African American participation in politics has been hard-earned. What does the future of representation look like?
Black participation in politics is on the rise
Posted at 7:33 PM, Feb 01, 2024
and last updated 2024-02-01 21:34:39-05

The number of African Americans participating in the political system is on the rise.

But while Barack Obama making it to the White House may be the high water mark, it's definitely not the whole story.

"That movement started decades before Barack Obama," said Democratic strategist Ameshia Cross. "The fervent ground was built in city after city and state after state of very successful Black people who [in] many cases they were running, they didn't always win. However, they launched campaigns that made sense."

Of all the major political institutions it is Congress — the House of Representatives — that most reflects the diversity of America, with 61 members of the House who are African American. That’s about 13%, which is very close to the population as a whole.

"The wave of social justice movements has brought in a lot more Black representatives that we've seen previously," Cross said. "We saw a lot of young people, a lot of women and millennials and quite frankly even some Gen Z members."

But other political institutions are not so inclusive. The Senate only has four Black members, and 12 in the history of the institution. On the state level, there is currently only one Black governor: Wes Moore of Maryland.

To be sure — any progress that has been made has been hard-earned.

"The state of Black representation is better than it has been, but it's not as good as it could be," Cross said.

"As with anything whenever progress is made, we see the goal posts being moved back," said Atiba Madyun, president at Party Politics U.S. "We have to continue to recognize that when people are making it harder, that means they recognize we are making progress."

"In less than two decades, we are going to be a majority Brown country," Cross said. "That puts a different meaning behind who our representatives happen to be, but also in bigger ways as to why it's so important that our diversity reflect not only the population, but also the views and the policies that the population of people of color would like to see."

SEE MORE: Looking back at the history-making Greensboro Woolworth sit-in

What does the future look like?

"We've seen time and time again where there has been a couple of miles of success for Black people followed in short order by at least 300 miles of taking us back," Cross said. "That has been the push and pull of this nation since the dawn of Black Americans getting here in chains."

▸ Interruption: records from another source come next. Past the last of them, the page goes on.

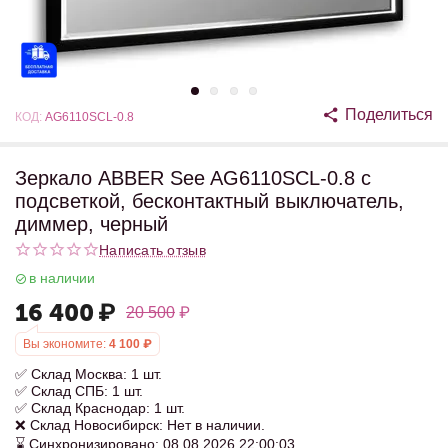
Поделиться
КОД:
AG6110SCL-0.8
Зеркало ABBER See AG6110SCL-0.8 с
подсветкой, бесконтактный выключатель,
диммер, черный
Написать отзыв
в наличии
16 400
₽
20 500
₽
Вы экономите:
4 100
₽
✅ Склад Москва: 1 шт.
✅ Склад СПБ: 1 шт.
✅ Склад Краснодар: 1 шт.
❌ Склад Новосибирск: Нет в наличии.
⌛ Синхронизировано: 08.08.2026 22:00:03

"We continue to volunteer in national elections and we vote in large turnout, and expect that the president is going to be the end all — the president is going to fix all the problems. But these issues do not get addressed without the masses actually letting their voices be heard," said Madyun.

"This is not only a fight for civil rights for Black people and access for Black people. If we fall, so do so many other populations, because where Black people receive access and achievement, we also uplift other boats," Cross said. "Policies, practices that benefit Black people typically also benefit other groups."